# PROBLEM:
Swap "Green Tourmaline" for "Blue Tourmaline" in the stretch from the line containing "I have come from outs" through the end of the records, and give those lines again with nothing else changed. Leave the pictures out of your answer.

# Records excerpted from a collection:
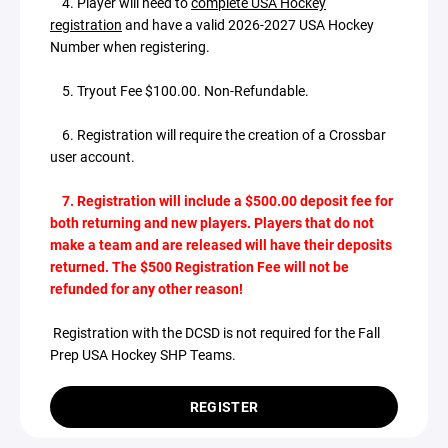
4. Player will need to
complete USA Hockey
registration
and have a valid 2026-2027 USA Hockey
Number when registering.
5. Tryout Fee $100.00. Non-Refundable.
6. Registration will require the creation of a Crossbar
user account.
7. Registration will include a $500.00 deposit fee for
both returning and new players. Players that do not
make a team and are released will have their deposits
returned. The $500 Registration Fee will not be
refunded for any other reason!
Registration with the DCSD is not required for the Fall
Prep USA Hockey SHP Teams.
REGISTER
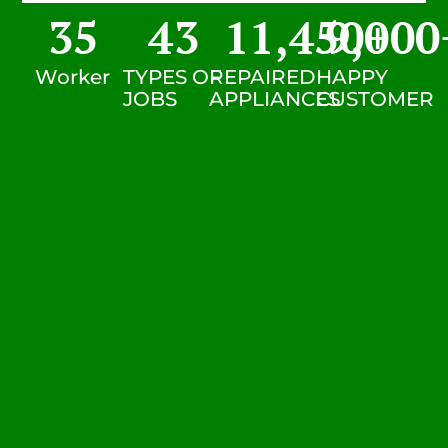
35
43
11,450
9,000
+
Worker
TYPES OF
REPAIRED
HAPPY
JOBS
APPLIANCES
CUSTOMER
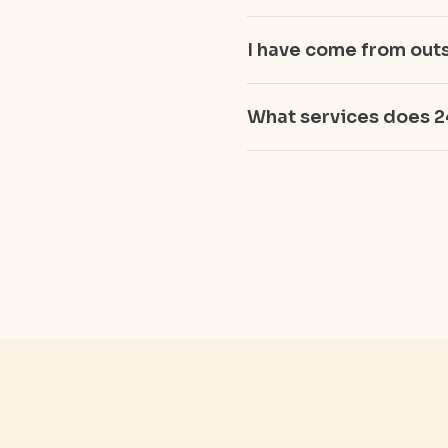
I have come from outs
What services does 2
Get Instant Cash For 
Cash For Silver
Cash for Diamond Jew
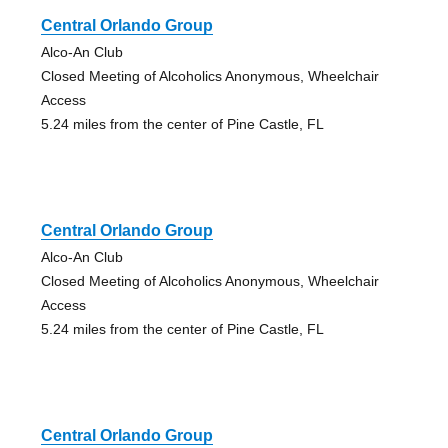
Central Orlando Group
Alco-An Club
Closed Meeting of Alcoholics Anonymous, Wheelchair
Access
5.24 miles from the center of Pine Castle, FL
Central Orlando Group
Alco-An Club
Closed Meeting of Alcoholics Anonymous, Wheelchair
Access
5.24 miles from the center of Pine Castle, FL
Central Orlando Group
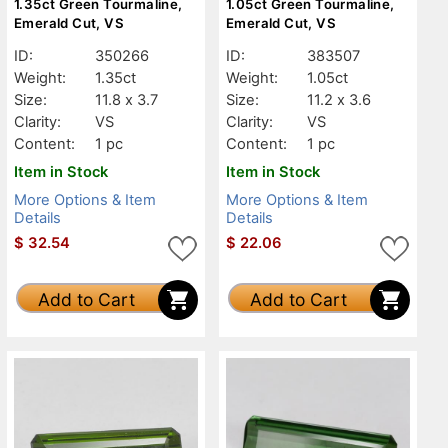
1.35ct Green Tourmaline,
1.05ct Green Tourmaline,
Emerald Cut, VS
Emerald Cut, VS
ID:
350266
ID:
383507
Weight:
1.35ct
Weight:
1.05ct
Size:
11.8 x 3.7
Size:
11.2 x 3.6
Clarity:
VS
Clarity:
VS
Content:
1 pc
Content:
1 pc
Item in Stock
Item in Stock
More Options & Item
More Options & Item
Details
Details
$
32.54
$
22.06
Add to Cart
Add to Cart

# TASK OUTPUT:
I have come from outs
What services does 2
Get Instant Cash For 
Cash For Silver
Cash for Diamond Jew
Central Orlando Group
Alco-An Club
Closed Meeting of Alcoholics Anonymous, Wheelchair
Access
5.24 miles from the center of Pine Castle, FL
Central Orlando Group
Alco-An Club
Closed Meeting of Alcoholics Anonymous, Wheelchair
Access
5.24 miles from the center of Pine Castle, FL
Central Orlando Group
1.35ct Blue Tourmaline,
1.05ct Blue Tourmaline,
Emerald Cut, VS
Emerald Cut, VS
ID:
350266
ID:
383507
Weight:
1.35ct
Weight:
1.05ct
Size:
11.8 x 3.7
Size:
11.2 x 3.6
Clarity:
VS
Clarity:
VS
Content:
1 pc
Content:
1 pc
Item in Stock
Item in Stock
More Options & Item
More Options & Item
Details
Details
$
32.54
$
22.06
Add to Cart
Add to Cart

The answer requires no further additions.